Then, as they faced each other with looks of solemn question, Anna saw into the depth of the man’s strong spirit, and she was prepared for what would follow.

“That might have been,” he said very slowly, and as if he were pronouncing his own doom, “even that unspeakable joy; but I myself, my child, made it impossible. Do you no longer see the great gulf fixed between you and me?”

He was holding both her hands now, and his own were firm and steady, but his face reflected the stern agony of the moment, while that of Anna was white as death. A throbbing silence filled the room, and all the air seemed to vibrate with the fierce pulsations of their hearts, for in both the cry arose that their punishment, self-inflicted, was greater than they could bear.

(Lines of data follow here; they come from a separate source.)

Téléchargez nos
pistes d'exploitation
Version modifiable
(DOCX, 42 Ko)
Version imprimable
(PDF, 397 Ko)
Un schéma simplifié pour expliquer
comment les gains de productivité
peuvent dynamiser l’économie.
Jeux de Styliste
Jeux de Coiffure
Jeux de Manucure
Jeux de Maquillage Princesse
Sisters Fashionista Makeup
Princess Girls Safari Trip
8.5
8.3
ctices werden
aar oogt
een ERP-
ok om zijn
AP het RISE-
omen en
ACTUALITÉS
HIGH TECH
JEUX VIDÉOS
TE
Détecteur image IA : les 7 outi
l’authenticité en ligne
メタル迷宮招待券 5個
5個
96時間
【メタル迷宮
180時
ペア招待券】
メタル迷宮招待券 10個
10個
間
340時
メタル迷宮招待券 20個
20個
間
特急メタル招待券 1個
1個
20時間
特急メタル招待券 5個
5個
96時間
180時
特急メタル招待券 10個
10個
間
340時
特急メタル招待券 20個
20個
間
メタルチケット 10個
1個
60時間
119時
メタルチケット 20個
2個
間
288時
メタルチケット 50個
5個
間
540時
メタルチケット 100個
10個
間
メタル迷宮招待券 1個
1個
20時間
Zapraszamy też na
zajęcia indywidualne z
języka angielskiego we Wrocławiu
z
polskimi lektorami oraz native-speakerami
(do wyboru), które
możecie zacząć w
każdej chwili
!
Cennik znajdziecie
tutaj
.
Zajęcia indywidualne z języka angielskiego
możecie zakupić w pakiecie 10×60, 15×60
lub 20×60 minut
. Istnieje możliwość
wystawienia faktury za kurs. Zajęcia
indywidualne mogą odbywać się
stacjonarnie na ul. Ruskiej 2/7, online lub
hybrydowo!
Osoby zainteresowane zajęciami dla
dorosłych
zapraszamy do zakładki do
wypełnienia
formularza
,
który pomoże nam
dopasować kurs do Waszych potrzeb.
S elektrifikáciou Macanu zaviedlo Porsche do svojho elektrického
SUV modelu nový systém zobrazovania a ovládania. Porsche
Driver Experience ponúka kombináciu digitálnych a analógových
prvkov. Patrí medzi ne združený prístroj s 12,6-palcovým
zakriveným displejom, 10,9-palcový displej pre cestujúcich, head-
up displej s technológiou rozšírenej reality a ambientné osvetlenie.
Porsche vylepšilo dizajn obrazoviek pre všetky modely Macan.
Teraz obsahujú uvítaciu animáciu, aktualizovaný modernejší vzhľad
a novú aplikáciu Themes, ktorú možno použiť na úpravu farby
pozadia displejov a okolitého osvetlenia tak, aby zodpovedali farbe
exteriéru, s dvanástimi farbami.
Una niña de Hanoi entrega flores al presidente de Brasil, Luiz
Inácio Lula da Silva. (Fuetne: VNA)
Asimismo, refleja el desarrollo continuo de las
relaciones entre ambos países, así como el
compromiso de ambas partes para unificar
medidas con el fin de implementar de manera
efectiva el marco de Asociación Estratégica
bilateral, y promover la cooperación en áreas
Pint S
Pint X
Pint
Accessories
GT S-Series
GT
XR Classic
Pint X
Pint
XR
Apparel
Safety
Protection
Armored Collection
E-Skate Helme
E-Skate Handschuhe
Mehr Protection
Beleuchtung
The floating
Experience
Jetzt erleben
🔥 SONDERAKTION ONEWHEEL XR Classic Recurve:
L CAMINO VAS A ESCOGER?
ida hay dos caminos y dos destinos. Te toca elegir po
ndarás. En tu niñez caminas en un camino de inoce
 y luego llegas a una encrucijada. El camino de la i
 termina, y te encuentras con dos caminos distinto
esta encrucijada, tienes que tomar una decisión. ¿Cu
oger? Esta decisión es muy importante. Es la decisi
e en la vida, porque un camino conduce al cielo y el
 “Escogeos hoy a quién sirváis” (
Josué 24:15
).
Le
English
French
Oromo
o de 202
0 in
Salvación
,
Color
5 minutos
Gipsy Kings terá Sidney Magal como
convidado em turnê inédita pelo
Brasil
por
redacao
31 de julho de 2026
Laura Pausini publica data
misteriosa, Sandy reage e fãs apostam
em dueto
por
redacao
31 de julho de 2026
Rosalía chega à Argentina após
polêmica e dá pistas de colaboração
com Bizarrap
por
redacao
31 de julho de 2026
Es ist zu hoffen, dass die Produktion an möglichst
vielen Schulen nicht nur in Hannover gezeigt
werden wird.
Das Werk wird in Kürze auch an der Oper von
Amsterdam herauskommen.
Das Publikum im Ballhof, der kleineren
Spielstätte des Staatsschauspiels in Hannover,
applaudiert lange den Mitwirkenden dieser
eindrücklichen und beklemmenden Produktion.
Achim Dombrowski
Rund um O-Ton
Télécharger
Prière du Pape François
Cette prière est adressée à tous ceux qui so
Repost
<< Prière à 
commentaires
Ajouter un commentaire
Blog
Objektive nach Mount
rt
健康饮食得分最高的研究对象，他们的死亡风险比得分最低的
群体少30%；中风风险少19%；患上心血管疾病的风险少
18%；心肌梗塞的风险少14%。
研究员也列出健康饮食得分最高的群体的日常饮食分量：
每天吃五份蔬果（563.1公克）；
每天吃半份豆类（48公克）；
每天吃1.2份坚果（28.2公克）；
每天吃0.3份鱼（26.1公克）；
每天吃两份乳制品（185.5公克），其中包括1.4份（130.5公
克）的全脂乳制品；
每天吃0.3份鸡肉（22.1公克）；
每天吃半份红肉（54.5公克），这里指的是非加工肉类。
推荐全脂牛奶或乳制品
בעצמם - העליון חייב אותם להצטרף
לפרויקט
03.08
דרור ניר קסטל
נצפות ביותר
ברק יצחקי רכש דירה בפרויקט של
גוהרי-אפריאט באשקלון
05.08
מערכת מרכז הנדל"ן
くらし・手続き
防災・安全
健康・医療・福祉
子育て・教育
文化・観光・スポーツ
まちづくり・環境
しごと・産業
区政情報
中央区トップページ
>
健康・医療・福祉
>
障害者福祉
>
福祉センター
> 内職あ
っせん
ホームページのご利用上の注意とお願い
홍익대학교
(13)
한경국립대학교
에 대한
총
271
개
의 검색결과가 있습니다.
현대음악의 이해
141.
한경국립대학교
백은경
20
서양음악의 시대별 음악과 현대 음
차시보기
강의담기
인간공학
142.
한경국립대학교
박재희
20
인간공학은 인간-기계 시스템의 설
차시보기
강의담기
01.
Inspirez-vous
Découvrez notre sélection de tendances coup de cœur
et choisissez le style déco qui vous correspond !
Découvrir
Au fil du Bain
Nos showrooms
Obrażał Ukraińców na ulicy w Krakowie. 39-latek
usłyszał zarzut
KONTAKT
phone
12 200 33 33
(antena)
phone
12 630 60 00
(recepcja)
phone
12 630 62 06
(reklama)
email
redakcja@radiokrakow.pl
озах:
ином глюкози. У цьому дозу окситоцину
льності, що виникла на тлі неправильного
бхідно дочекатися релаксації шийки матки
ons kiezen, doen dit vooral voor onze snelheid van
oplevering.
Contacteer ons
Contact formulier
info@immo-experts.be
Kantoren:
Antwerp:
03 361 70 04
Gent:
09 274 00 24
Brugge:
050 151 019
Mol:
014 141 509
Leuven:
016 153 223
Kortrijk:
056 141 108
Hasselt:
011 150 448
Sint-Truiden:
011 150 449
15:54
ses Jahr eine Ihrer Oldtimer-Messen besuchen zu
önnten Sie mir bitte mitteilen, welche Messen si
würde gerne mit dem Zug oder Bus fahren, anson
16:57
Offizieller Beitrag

Then calmness fell, for as with one consent their eyes met again, and each perceived the light of a final spiritual conquest, and the shadow of an ultimate renunciation.

Again, as once before, John Gregory said, “It is the end,” and thus, most quietly, they parted.


It was evening when Anna left Fraternia. As the road entered the woods where the valley widened to the plain, she turned and caught a last glimpse of the solitary light which shone from the lowly house on the river’s farther side.

Through all the years and changes which remained to her, never did Anna lose the vision of that light, shining apart in the high valley. But John Gregory she never saw again.